Placing liquid herbicides in flowing water systems can be problematic. The treated water column is functionally moving away from the target weeds at some rate. The liquids injected into that water move with the current.
Knowing the required contact time is the first key step. The US Army Corps of Engineers has established contact exposure time requirements for a number of aquatic herbicides including the three products proposed for the Bonner County Program in 2008. Our proposal has a paper in the appendix that sites this data. There are two graphs the reviewers should give a look in this paper. The concentration exposure times for triclopyr and endothall are shown there. The curves generally show that more herbicide is needed when less contact time is expected and less is needed for longer contact times. These curves also show that in cases of short contact time, even when the maximum label rate is applied, it can result in no effect on the plants. For example, triclopyr must remain in contact with the target weeds for from 24 to 36 hours to be effective and with less than 6 hours contact time, no control will result. In a static water situation, maintaining these target concentrations may not be difficult. If the water is moving through the treatment plot as is the case in a river, the herbicide is leaving with the current at some rate. It is critcal to know what that rate is to plan treatments.
One way to truly understand what your water exchange is within a treatment area is to perform a dye study.

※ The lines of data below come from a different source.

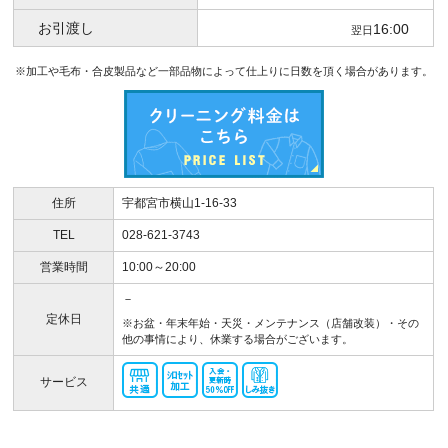
お引渡し
16:00
翌日
※加工や毛布・合皮製品など一部品物によって仕上りに日数を頂く場合があります。
住所
宇都宮市横山1-16-33
TEL
028-621-3743
営業時間
10:00～20:00
－
定休日
※お盆・年末年始・天災・メンテナンス（店舗改装）・その
他の事情により、休業する場合がございます。
サービス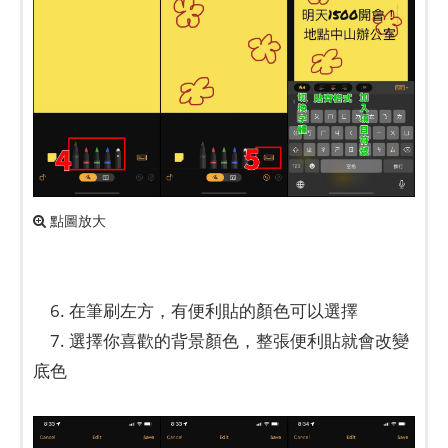
點圖放大
6. 在筆刷左方，有便利貼的顏色可以選擇
7. 選擇你喜歡的背景顏色，整張便利貼就會改變
底色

The first picture in this article show one of our treatment vessels assisting the US Army Corps of Engineers treat portions of the Pend Oreille River with Rhotamine WT Dye. This dye is injected at a known concentration to a treatment plot. This dye floureces and can be measured. Using a field Fluorometer and a sampling design, you can measure the exact concentrations of this dye over time at different areas in your treatment plot. By sampling sites for a 24 hour period, you have the data necessary to show what the water exchange within that treatment site will be. Once you understand that, you can determine what you need to do to make your application work.
In areas with high water exchange that would move the herbicide away from the plants prior to them receiving a lethal dose; you can make decisions such as making staggered applications to keep the rates up, timing the application during lower flow periods, waiting until there are significant plant beds to hold the herbicide in place or determining that the site is not a candidate for a liquid application and moving to a granular.
Based on the work we have done over a number of years with this technology on the Pend Oreille River, and reviewing some of the treatment sites proposed for liquid applications it is probable that water exchange will have a major impact on efficacy if one time treatments are made in some of these sites.
As such we have proposed an optional Dye study at a few representative sites so the County will understand how this will impact the results you would achieve at these types of sites and help the County make decisions on how to best deploy these herbicides.